Pull each line holding "nose" out of the entries below.

Start of Dataset

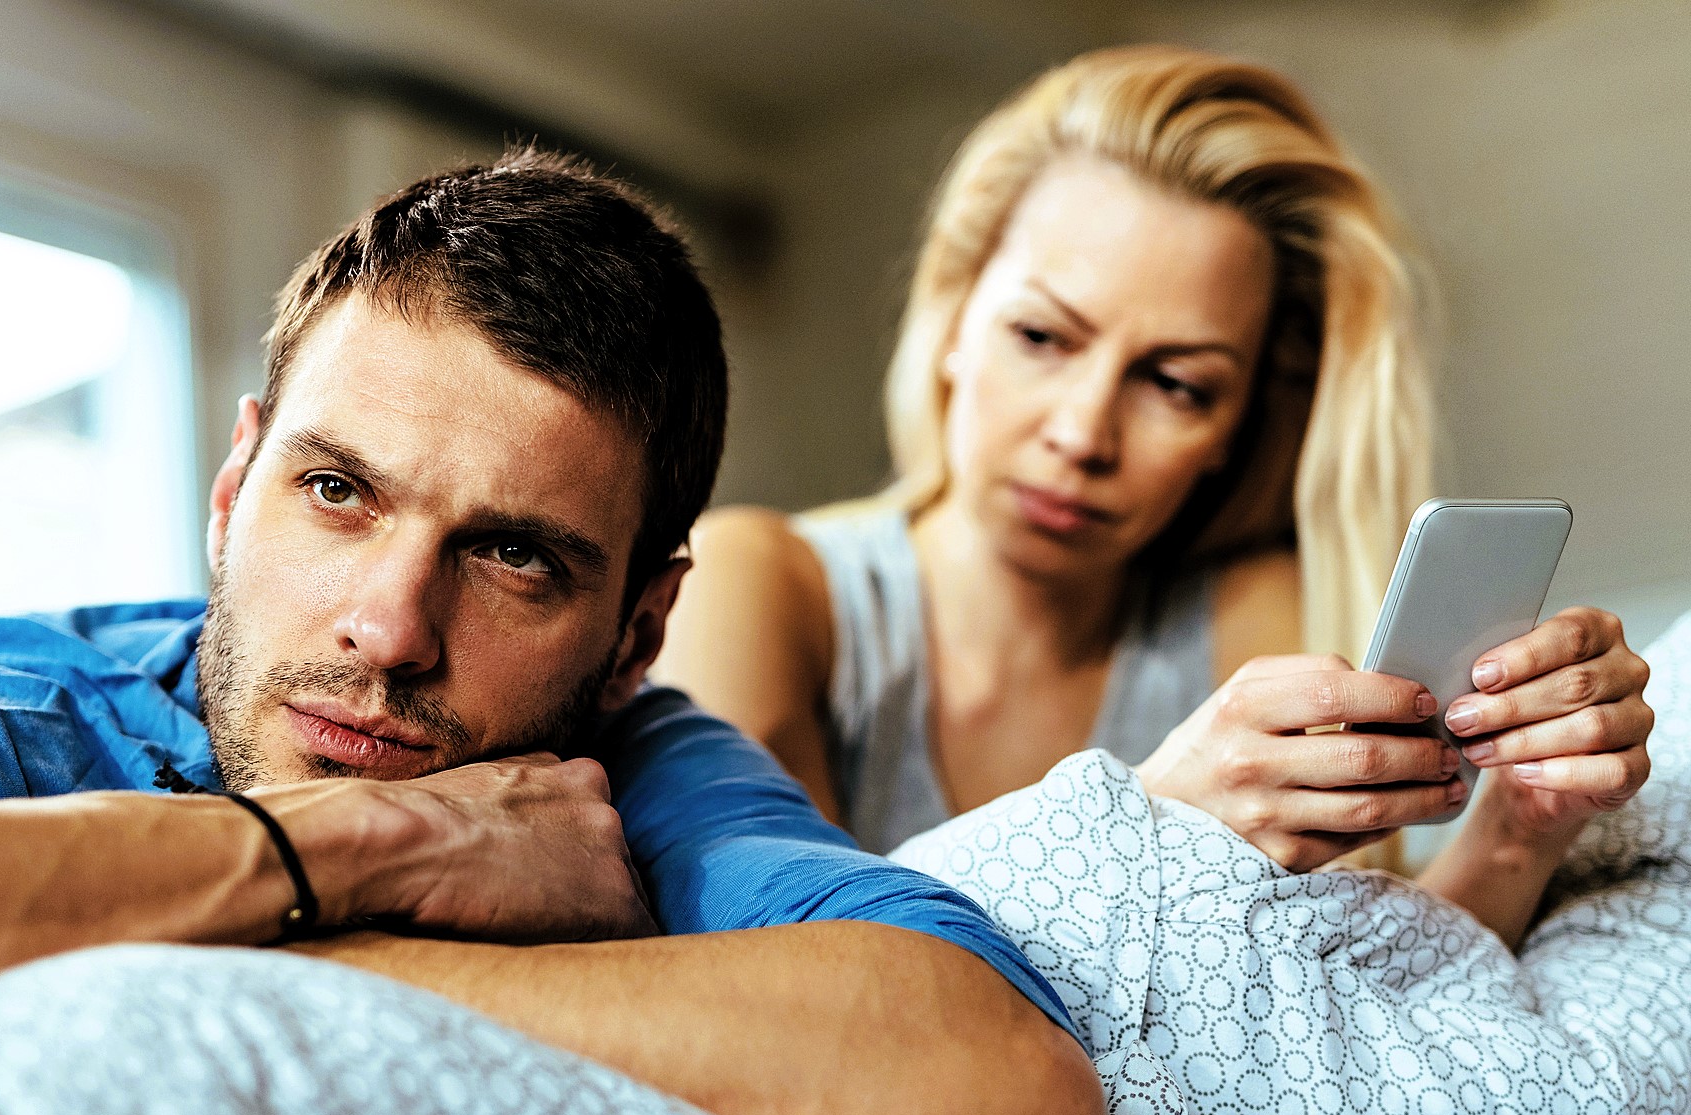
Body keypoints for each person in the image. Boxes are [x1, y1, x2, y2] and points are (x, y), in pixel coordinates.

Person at [0, 150, 1107, 1115]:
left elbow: (1009, 1107)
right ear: (235, 488)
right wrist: (381, 844)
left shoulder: (640, 769)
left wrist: (233, 949)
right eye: (335, 491)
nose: (388, 629)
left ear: (636, 630)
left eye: (512, 558)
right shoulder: (26, 698)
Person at [652, 45, 1650, 942]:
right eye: (1041, 338)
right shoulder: (759, 584)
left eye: (1176, 384)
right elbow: (793, 970)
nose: (1081, 434)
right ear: (952, 321)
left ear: (1231, 432)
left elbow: (1364, 1037)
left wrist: (1523, 823)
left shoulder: (1248, 623)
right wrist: (1146, 817)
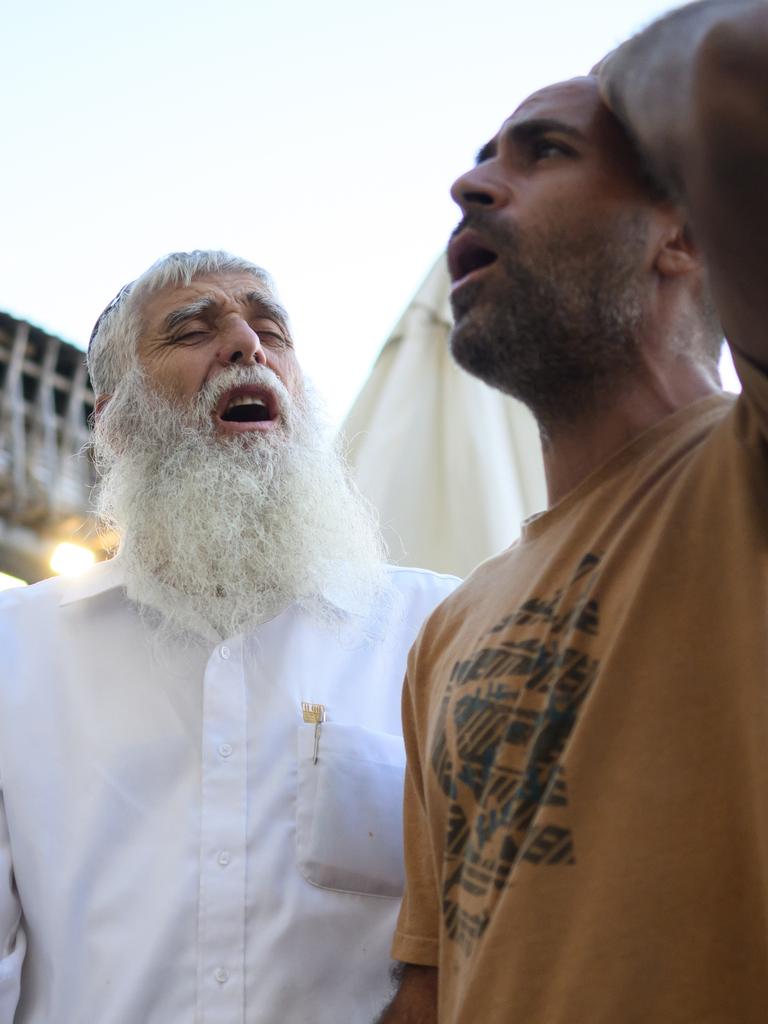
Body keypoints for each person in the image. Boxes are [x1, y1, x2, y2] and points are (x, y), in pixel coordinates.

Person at [378, 2, 768, 1021]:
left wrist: (633, 75)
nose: (466, 186)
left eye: (544, 151)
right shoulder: (449, 630)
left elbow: (738, 63)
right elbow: (434, 981)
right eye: (478, 158)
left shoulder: (749, 463)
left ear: (684, 234)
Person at [0, 250, 458, 1023]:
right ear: (114, 421)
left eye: (270, 327)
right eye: (190, 330)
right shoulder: (17, 651)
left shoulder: (437, 633)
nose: (248, 344)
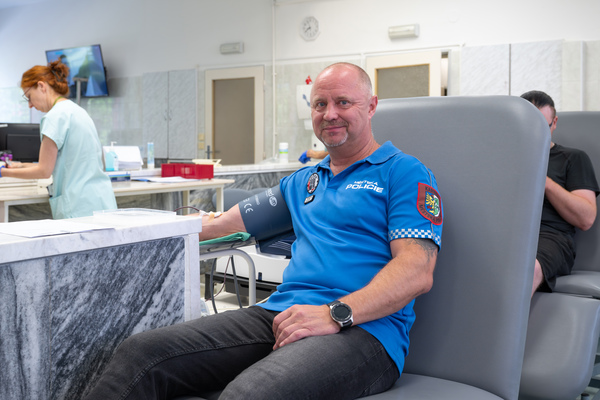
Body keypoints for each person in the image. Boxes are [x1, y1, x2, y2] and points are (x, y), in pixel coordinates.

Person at [84, 63, 443, 400]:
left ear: (371, 106)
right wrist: (132, 229)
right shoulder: (303, 181)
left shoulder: (403, 172)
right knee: (141, 353)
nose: (330, 113)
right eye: (320, 104)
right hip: (282, 313)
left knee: (248, 394)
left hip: (364, 330)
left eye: (343, 102)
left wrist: (333, 313)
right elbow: (221, 225)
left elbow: (416, 270)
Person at [0, 60, 117, 219]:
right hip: (100, 201)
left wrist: (3, 172)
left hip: (78, 207)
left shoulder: (54, 117)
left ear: (41, 86)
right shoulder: (78, 111)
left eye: (29, 97)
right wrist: (20, 166)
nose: (30, 105)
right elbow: (66, 161)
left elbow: (44, 171)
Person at [521, 91, 599, 296]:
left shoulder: (573, 158)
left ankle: (506, 319)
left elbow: (586, 218)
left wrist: (544, 181)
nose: (535, 135)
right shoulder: (502, 157)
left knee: (525, 270)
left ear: (554, 123)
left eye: (542, 128)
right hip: (507, 232)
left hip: (551, 237)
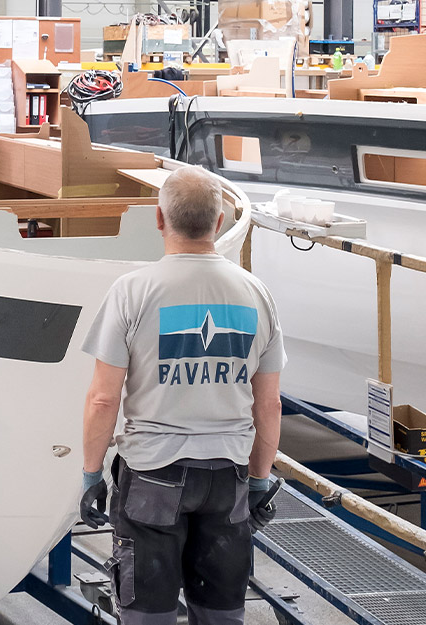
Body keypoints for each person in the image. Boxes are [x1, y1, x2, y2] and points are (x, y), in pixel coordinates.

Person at [78, 166, 286, 625]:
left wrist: (91, 474)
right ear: (218, 223)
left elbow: (102, 400)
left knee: (148, 613)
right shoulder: (256, 293)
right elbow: (269, 404)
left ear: (159, 220)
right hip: (227, 476)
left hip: (153, 474)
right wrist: (258, 481)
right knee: (221, 612)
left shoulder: (133, 291)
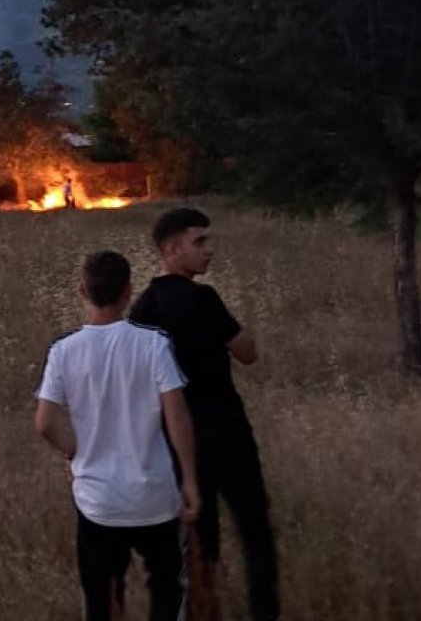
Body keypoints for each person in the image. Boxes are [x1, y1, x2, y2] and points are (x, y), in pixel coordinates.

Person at [128, 208, 278, 621]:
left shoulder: (142, 310)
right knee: (254, 528)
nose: (209, 251)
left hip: (176, 440)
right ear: (171, 249)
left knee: (198, 537)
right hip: (225, 429)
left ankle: (201, 611)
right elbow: (247, 352)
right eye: (199, 242)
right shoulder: (204, 298)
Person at [36, 250, 200, 621]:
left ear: (82, 291)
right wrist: (188, 479)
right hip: (154, 496)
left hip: (99, 501)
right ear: (129, 291)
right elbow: (177, 416)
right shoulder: (154, 345)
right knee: (166, 588)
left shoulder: (63, 352)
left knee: (102, 597)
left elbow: (44, 423)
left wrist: (73, 452)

End of Dataset

Solution to the problem:
nose: (388, 629)
nose: (1081, 434)
nose: (466, 186)
nose: (248, 344)
nose: (330, 113)
nose: (30, 105)
nose: (535, 135)
nose: (209, 251)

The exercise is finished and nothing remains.